- EXERCISE DETAILS -
In the entries below, copy out the lines from the one containing "clarity. The .com" to the one containing "hing distinctive, this", with both of those lines included, word for word.

=-=-=-=-=

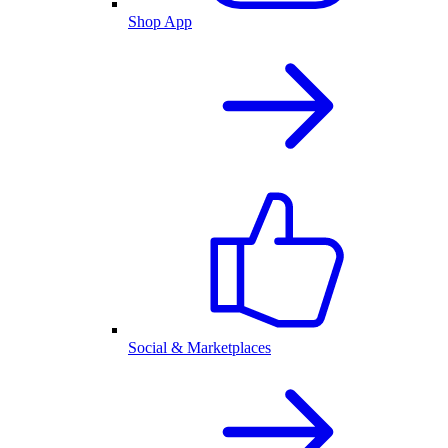
Shop App
Social & Marketplaces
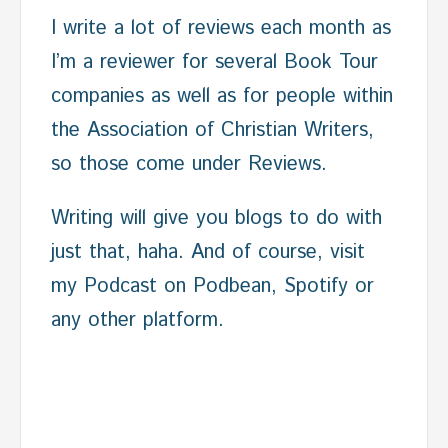
I write a lot of reviews each month as
I’m a reviewer for several Book Tour
companies as well as for people within
the Association of Christian Writers,
so those come under Reviews.
Writing will give you blogs to do with
just that, haha. And of course, visit
my Podcast on Podbean, Spotify or
any other platform.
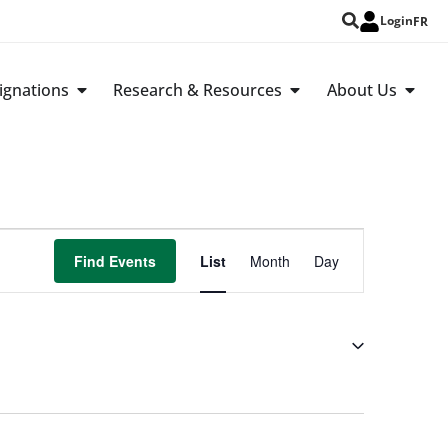
Login
FR
ignations
Research & Resources
About Us
Event
Find Events
List
Month
Day
Views
Navigation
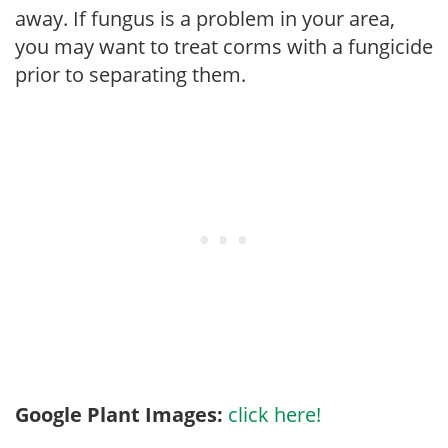
away. If fungus is a problem in your area,
you may want to treat corms with a fungicide
prior to separating them.
Google Plant Images:
click here!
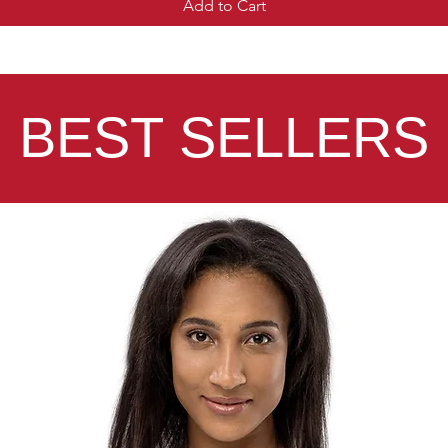
Add to Cart
BEST SELLERS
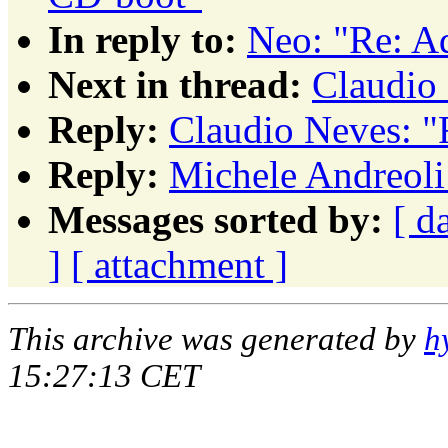
In reply to:
Neo: "Re: A
Next in thread:
Claudio 
Reply:
Claudio Neves: "
Reply:
Michele Andreoli:
Messages sorted by:
[ d
]
[ attachment ]
This archive was generated by
h
15:27:13 CET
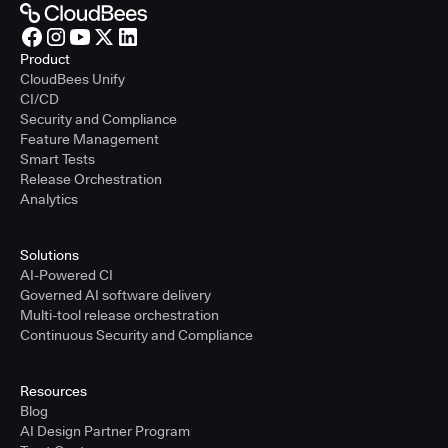
Product
CloudBees Unify
CI/CD
Security and Compliance
Feature Management
Smart Tests
Release Orchestration
Analytics
Solutions
AI-Powered CI
Governed AI software delivery
Multi-tool release orchestration
Continuous Security and Compliance
Resources
Blog
AI Design Partner Program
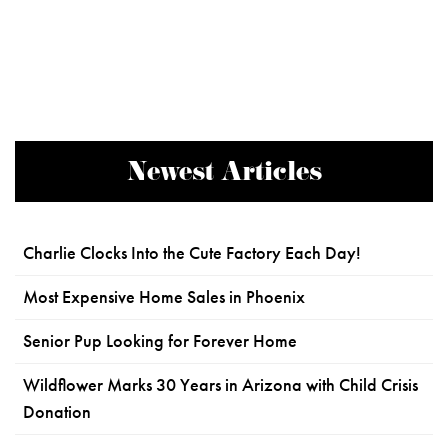
Newest Articles
Charlie Clocks Into the Cute Factory Each Day!
Most Expensive Home Sales in Phoenix
Senior Pup Looking for Forever Home
Wildflower Marks 30 Years in Arizona with Child Crisis
Donation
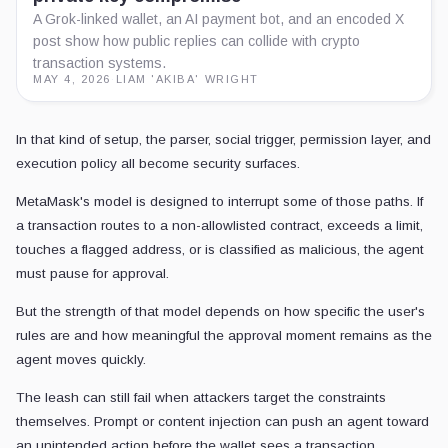
A Grok-linked wallet, an AI payment bot, and an encoded X
post show how public replies can collide with crypto
transaction systems.
MAY 4, 2026
·
LIAM 'AKIBA' WRIGHT
In that kind of setup, the parser, social trigger, permission layer, and
execution policy all become security surfaces.
MetaMask's model is designed to interrupt some of those paths. If
a transaction routes to a non-allowlisted contract, exceeds a limit,
touches a flagged address, or is classified as malicious, the agent
must pause for approval.
But the strength of that model depends on how specific the user's
rules are and how meaningful the approval moment remains as the
agent moves quickly.
The leash can still fail when attackers target the constraints
themselves. Prompt or content injection can push an agent toward
an unintended action before the wallet sees a transaction.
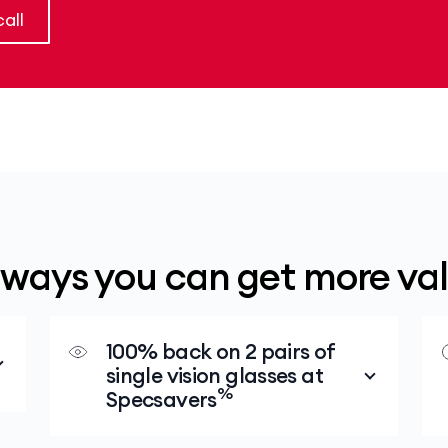
all
 ways you can get more va
100% back on 2 pairs of
single vision glasses at
%
Specsavers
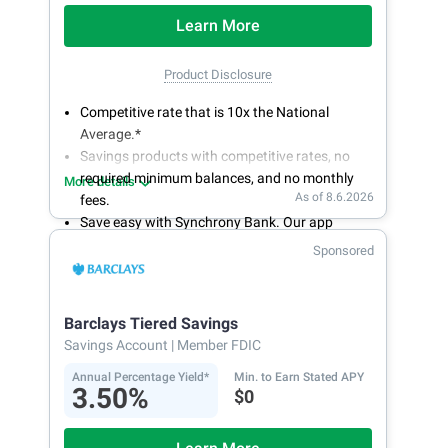
Learn More
Product Disclosure
Competitive rate that is 10x the National
Average.*
Savings products with competitive rates, no
required minimum balances, and no monthly
More details
As of 8.6.2026
fees.
Save easy with Synchrony Bank. Our app
makes it a snap to bank anywhere; manage
Sponsored
accounts from your smartphone or tablet.
Get more for your money. Visit Synchrony Bank
online today to open a High Yield Savings
Barclays Tiered Savings
account.
Savings Account
| Member FDIC
Annual Percentage Yield*
Min. to Earn Stated APY
3.50%
$0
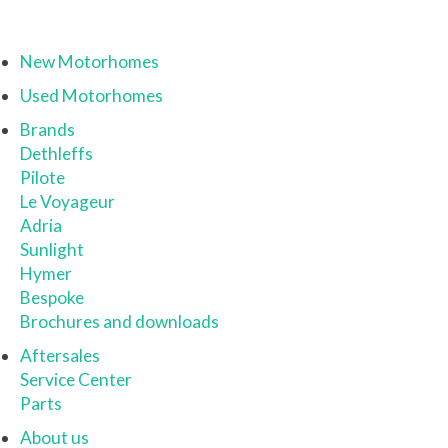
New Motorhomes
Used Motorhomes
Brands
Dethleffs
Pilote
Le Voyageur
Adria
Sunlight
Hymer
Bespoke
Brochures and downloads
Aftersales
Service Center
Parts
About us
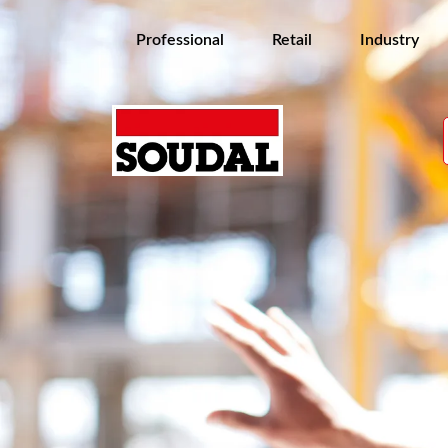
Professional
Retail
Industry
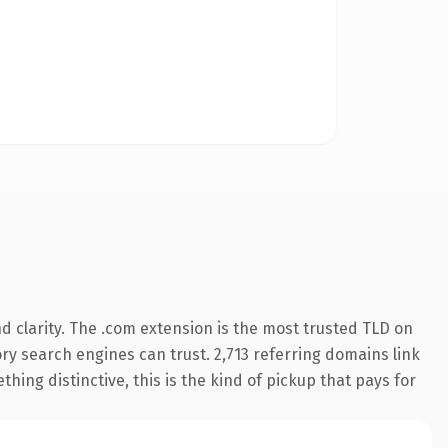
 clarity. The .com extension is the most trusted TLD on
tory search engines can trust. 2,713 referring domains link
hing distinctive, this is the kind of pickup that pays for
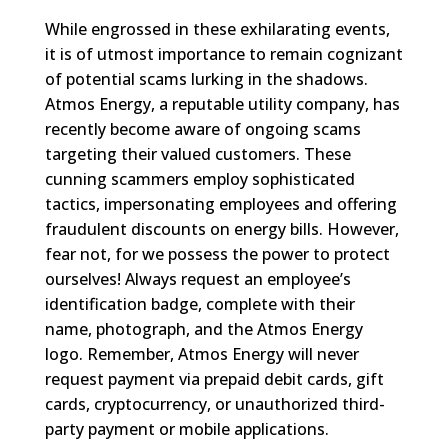
While engrossed in these exhilarating events,
it is of utmost importance to remain cognizant
of potential scams lurking in the shadows.
Atmos Energy, a reputable utility company, has
recently become aware of ongoing scams
targeting their valued customers. These
cunning scammers employ sophisticated
tactics, impersonating employees and offering
fraudulent discounts on energy bills. However,
fear not, for we possess the power to protect
ourselves! Always request an employee’s
identification badge, complete with their
name, photograph, and the Atmos Energy
logo. Remember, Atmos Energy will never
request payment via prepaid debit cards, gift
cards, cryptocurrency, or unauthorized third-
party payment or mobile applications.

=-=-=-=-=

- RESPONSE FOR THIS EXERCISE -
 clarity. The .com extension is the most trusted TLD on
tory search engines can trust. 2,713 referring domains link
hing distinctive, this is the kind of pickup that pays for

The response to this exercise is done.